In this COVID-19 era, the protocols regarding aggressive, curative care aren’t as clear. Some hospitals are considering a do-not-resuscitate policy for all infected patients. Bioethicists have discussed the need for hospitals to create triage committees, a team of nurses and doctors that evaluate COVID-19 cases and make decisions about who should get that care. Individual providers should not have the burden of rationing care. Only a minority of elderly people and those living with serious illnesses who are put on ventilators will survive this pandemic to leave the hospital.

It is important to consider for each of us what we want in this situation. “The current projections indicate that the U.S. could have a shortage of some 1.3 million hospital beds and 295,000 ICU beds.” Some of us would prefer not to be hospitalized; many would not want ventilator care.

Doctors are contemplating their own end of life wishes. Some are sharing them publicly to encourage others to address them as well.

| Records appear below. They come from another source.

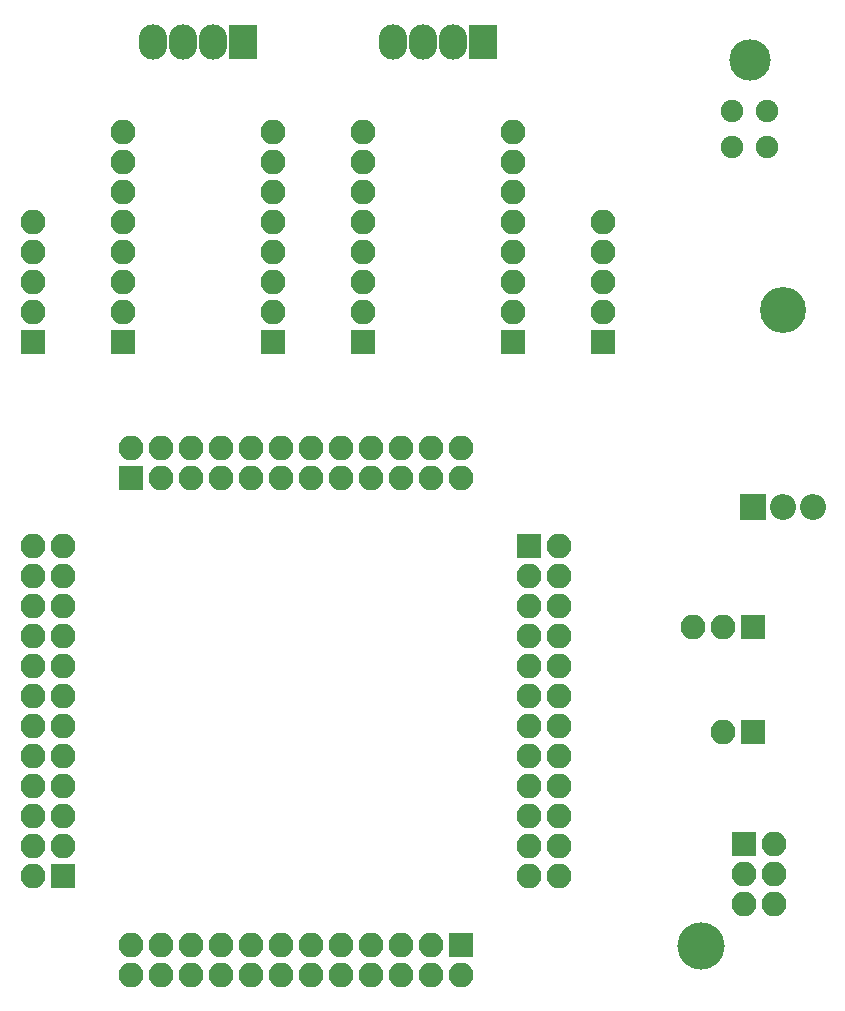
<source format=gbs>
G04 #@! TF.FileFunction,Soldermask,Bot*
%FSLAX46Y46*%
G04 Gerber Fmt 4.6, Leading zero omitted, Abs format (unit mm)*
G04 Created by KiCad (PCBNEW 4.0.7+dfsg1-1~bpo9+1) date Mon Mar  5 23:37:55 2018*
%MOMM*%
%LPD*%
G01*
G04 APERTURE LIST*
%ADD10C,0.100000*%
%ADD11R,2.100000X2.100000*%
%ADD12O,2.100000X2.100000*%
%ADD13C,4.000000*%
%ADD14C,1.900000*%
%ADD15C,3.500000*%
%ADD16R,2.400000X3.000000*%
%ADD17O,2.400000X3.000000*%
%ADD18O,3.900000X3.900000*%
%ADD19R,2.200000X2.200000*%
%ADD20O,2.200000X2.200000*%
G04 APERTURE END LIST*
D10*
D11*
X143000000Y-66720000D03*
D12*
X143000000Y-64180000D03*
X143000000Y-61640000D03*
X143000000Y-59100000D03*
X143000000Y-56560000D03*
X143000000Y-54020000D03*
X143000000Y-51480000D03*
X143000000Y-48940000D03*
D11*
X130300000Y-66720000D03*
D12*
X130300000Y-64180000D03*
X130300000Y-61640000D03*
X130300000Y-59100000D03*
X130300000Y-56560000D03*
X130300000Y-54020000D03*
X130300000Y-51480000D03*
X130300000Y-48940000D03*
D11*
X150620000Y-66720000D03*
D12*
X150620000Y-64180000D03*
X150620000Y-61640000D03*
X150620000Y-59100000D03*
X150620000Y-56560000D03*
X150620000Y-54020000D03*
X150620000Y-51480000D03*
X150620000Y-48940000D03*
D11*
X163320000Y-66720000D03*
D12*
X163320000Y-64180000D03*
X163320000Y-61640000D03*
X163320000Y-59100000D03*
X163320000Y-56560000D03*
X163320000Y-54020000D03*
X163320000Y-51480000D03*
X163320000Y-48940000D03*
D11*
X164740000Y-84030000D03*
D12*
X167280000Y-84030000D03*
X164740000Y-86570000D03*
X167280000Y-86570000D03*
X164740000Y-89110000D03*
X167280000Y-89110000D03*
X164740000Y-91650000D03*
X167280000Y-91650000D03*
X164740000Y-94190000D03*
X167280000Y-94190000D03*
X164740000Y-96730000D03*
X167280000Y-96730000D03*
X164740000Y-99270000D03*
X167280000Y-99270000D03*
X164740000Y-101810000D03*
X167280000Y-101810000D03*
X164740000Y-104350000D03*
X167280000Y-104350000D03*
X164740000Y-106890000D03*
X167280000Y-106890000D03*
X164740000Y-109430000D03*
X167280000Y-109430000D03*
X164740000Y-111970000D03*
X167280000Y-111970000D03*
D11*
X183640000Y-99740000D03*
D12*
X181100000Y-99740000D03*
D11*
X183640000Y-90850000D03*
D12*
X181100000Y-90850000D03*
X178560000Y-90850000D03*
D11*
X182880000Y-109220000D03*
D12*
X185420000Y-109220000D03*
X182880000Y-111760000D03*
X185420000Y-111760000D03*
X182880000Y-114300000D03*
X185420000Y-114300000D03*
D13*
X179280000Y-117870000D03*
D11*
X170940000Y-66720000D03*
D12*
X170940000Y-64180000D03*
X170940000Y-61640000D03*
X170940000Y-59100000D03*
X170940000Y-56560000D03*
D11*
X122680000Y-66720000D03*
D12*
X122680000Y-64180000D03*
X122680000Y-61640000D03*
X122680000Y-59100000D03*
X122680000Y-56560000D03*
D11*
X131030000Y-78260000D03*
D12*
X131030000Y-75720000D03*
X133570000Y-78260000D03*
X133570000Y-75720000D03*
X136110000Y-78260000D03*
X136110000Y-75720000D03*
X138650000Y-78260000D03*
X138650000Y-75720000D03*
X141190000Y-78260000D03*
X141190000Y-75720000D03*
X143730000Y-78260000D03*
X143730000Y-75720000D03*
X146270000Y-78260000D03*
X146270000Y-75720000D03*
X148810000Y-78260000D03*
X148810000Y-75720000D03*
X151350000Y-78260000D03*
X151350000Y-75720000D03*
X153890000Y-78260000D03*
X153890000Y-75720000D03*
X156430000Y-78260000D03*
X156430000Y-75720000D03*
X158970000Y-78260000D03*
X158970000Y-75720000D03*
D11*
X125260000Y-111970000D03*
D12*
X122720000Y-111970000D03*
X125260000Y-109430000D03*
X122720000Y-109430000D03*
X125260000Y-106890000D03*
X122720000Y-106890000D03*
X125260000Y-104350000D03*
X122720000Y-104350000D03*
X125260000Y-101810000D03*
X122720000Y-101810000D03*
X125260000Y-99270000D03*
X122720000Y-99270000D03*
X125260000Y-96730000D03*
X122720000Y-96730000D03*
X125260000Y-94190000D03*
X122720000Y-94190000D03*
X125260000Y-91650000D03*
X122720000Y-91650000D03*
X125260000Y-89110000D03*
X122720000Y-89110000D03*
X125260000Y-86570000D03*
X122720000Y-86570000D03*
X125260000Y-84030000D03*
X122720000Y-84030000D03*
D14*
X181886000Y-50210000D03*
X181886000Y-47210000D03*
X184886000Y-50210000D03*
X184886000Y-47210000D03*
D15*
X183386000Y-42890000D03*
D16*
X140460000Y-41320000D03*
D17*
X137920000Y-41320000D03*
X135380000Y-41320000D03*
X132840000Y-41320000D03*
D16*
X160780000Y-41320000D03*
D17*
X158240000Y-41320000D03*
X155700000Y-41320000D03*
X153160000Y-41320000D03*
D11*
X158970000Y-117740000D03*
D12*
X158970000Y-120280000D03*
X156430000Y-117740000D03*
X156430000Y-120280000D03*
X153890000Y-117740000D03*
X153890000Y-120280000D03*
X151350000Y-117740000D03*
X151350000Y-120280000D03*
X148810000Y-117740000D03*
X148810000Y-120280000D03*
X146270000Y-117740000D03*
X146270000Y-120280000D03*
X143730000Y-117740000D03*
X143730000Y-120280000D03*
X141190000Y-117740000D03*
X141190000Y-120280000D03*
X138650000Y-117740000D03*
X138650000Y-120280000D03*
X136110000Y-117740000D03*
X136110000Y-120280000D03*
X133570000Y-117740000D03*
X133570000Y-120280000D03*
X131030000Y-117740000D03*
X131030000Y-120280000D03*
D18*
X186180000Y-64030000D03*
D19*
X183640000Y-80690000D03*
D20*
X186180000Y-80690000D03*
X188720000Y-80690000D03*
M02*

</source>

“Dr. Rana Awdish, an ICU physician at Henry Ford Health System and author of In Shock, wrote (on March 21st) on Twitter: “Today I had colleagues tell me that they’ve decided they’d rather die at home rather than come in and traumatize their colleagues who would have to care for them. Today we came up with contingency plans for our contingency plans. Today broke my heart.”

“Even trainees are having these important conversations. For example, residents at Massachusetts General Hospital decided to complete Advance Directives and assign health care proxies during their shifts at work. Perhaps through taking back control in even the smallest way, our own fears and anxieties about the unknown can be lessened, and maybe even our anticipatory grief.” (https://time.com/5812073/endof-life-coronavirus/)

Everyone – especially those who are in frail health already – should have the opportunity to talk about how they would like to be treated if they have a serious case of COVID-19. They need to specify who will speak for them if they are unable. These conversations should include what matters most to them, what they are willing to undergo for a chance to get better, and quality of life as each defines it.

Even though day to day life feels particularly uncertain, there are still choices we can make.